Au bout de ma rue

This spring, I am taking Contructions of Cultural Space (ANG 6670) at U of M as part of my MA in English Lit. In the first class we watched two short films from the NFB. The first film is titled 'Montreal by Night' (1947) and the second one is 'Au bout de

ma rue’ (1958). Both films are from the National Film Board. While watching 'Montreal by Night' I was struck how much people socialized outside the home (balconies, the sidewalks, etc.) before the advent of TV. I was also struck by how much Montreal has declined in terms of power and influence since then.  Montreal in the 40’s was the second largest city outside of London (British Empire) in terms of economic power and production. 

 However, in this post I want to discuss the second film in more detail, the one with the little boy walking down the streets of Montreal to the harbor and back home. The short film caught my attention with the opening shot; I immediately recognized the Jacques Cartier bridge and the surrounding area. A flood of memories came back from childhood as I associated the images and story  to the streets and places where I grew up (this was essentially the same neighbourhood further north in the Italian part of Montreal).

The movie opens with a small group of boys marching down the street and turning into a lane banging pots and pans.  I was reminded of the Montreal ‘pots and pans’ protest of 2012. I thought to myself that maybe the kids in the film were some of the older marchers who took part in the demonstration several years ago. I decided to stop begin ‘silly’ and to pay attention to the film’s narrative. 

The film starts with a long aerial view of the Jacques Cartier Bridge and the camera then slowly pans towards an aerial view of the streets and lanes surrounding the bridge. The camera then slowly glides to the street (almost like a paper airplane) with the lens focusing down the street, where we see 4 marching boys banging pots and pans, they turn into a lane  and as they walk down the lane they push a little girl. The little girl looks at them and then turns to look inside the yard of a house. She can see in because the fence post is broken. She peeks in to watch our protagonist (a young boy) looking up at the sky whistfully while playing with a paper airplane. He throws the plane and it goes over the fence accidentally.  The little girl catches the plane in the lane and when he come out of his yard tries to give it to him. He looks at her, doesn’t take the plane, and while this is happening down the street the ice truck stops to deliver a block of ice. He doesn’t take his plane back from the girl. Instead he runs and steps on the back of the ice truck. While the truck leaves he takes and chew on a bit of ice and he starts his journey on a horse and buggy towards the port and the water.

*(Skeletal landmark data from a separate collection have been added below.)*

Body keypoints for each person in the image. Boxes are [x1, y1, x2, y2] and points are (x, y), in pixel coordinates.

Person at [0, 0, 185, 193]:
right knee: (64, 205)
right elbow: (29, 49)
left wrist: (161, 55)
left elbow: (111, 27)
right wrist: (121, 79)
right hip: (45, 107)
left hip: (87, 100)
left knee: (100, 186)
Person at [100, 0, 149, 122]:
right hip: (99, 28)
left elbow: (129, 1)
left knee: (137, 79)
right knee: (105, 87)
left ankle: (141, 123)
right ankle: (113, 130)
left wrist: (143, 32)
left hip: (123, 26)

In the opening several minutes of the film the major themes are established. He does not play with the other boys,  he seems to need something more. He does not accept the little girl’s gesture of playing with him and he seems to have other things on his mind. He is looking elsewhere for something (we don’t quite know what it is at this point). 

The film follows the boy as he works his way to the Jacques Cartier pier. When he gets there he observes ships loading and unloading products. He observes ships going up and down the St. Lawrence. At this time people also used the St. Lawrence for traveling up and down the river on ocean liners. All the shots establish the idea that there is a larger world out there and that somehow the boy is not part of that world. The little boy wants/yearns for something more. He dreams of the ‘bigger’ outside world (symbolized by the ships and the port). He finds a ‘lure’ and puts it in his pocket.

He gets to the water’s edge and at this point a security guard(policeman?) gestures for him to back away from the water. He looks up and obeys the order. Realizing the time he decides to go back home. Again, the camera follows him back while capturing the scenes and neighbourhood around him. As he walks through the street there’s many children playing outside (he doesn’t join them) and goes straight home.

As he arrives on his street he sees the little girl playing hopscotch outside her house, he stops to watch her briefly and then goes back into his yard and sits down looking at the ‘lure’ he found and and then the sky. The little girl never leaves the area around her house. She seems to be bound by the home’s boundaries. A few days after watching the film, I realized that when growing up I was always with other little boys on the street. The girls were  ‘not’ allowed to play with us in the lanes. And we rarely saw them in the park, since girls were not permitted to wander alone or even with their friends, unless they were walking to and from school.

As the film ends, the camera then starts this background movement from the yard to the lane and it starts to slowly rise over the neighbourhood as it rises  we see the little girl still playing hopscotch on the corner outside her house, we get and aerial view of the street as the camera goes higher and higher.

I absolutely loved the film not only for its story but also because for me this was the Montreal of my youth.  We lived and played for most of the day in the lanes behind our houses, going inside only for lunch and supper. I was also struck by how much things have changed. Today children don’t have these options. Certainly any boy wandering around the city alone and going through a busy port to watch the men work not only would not be allowed to so but someone would probably alert the police and they in turn would call DYP (Department of Youth Protection) on the parents.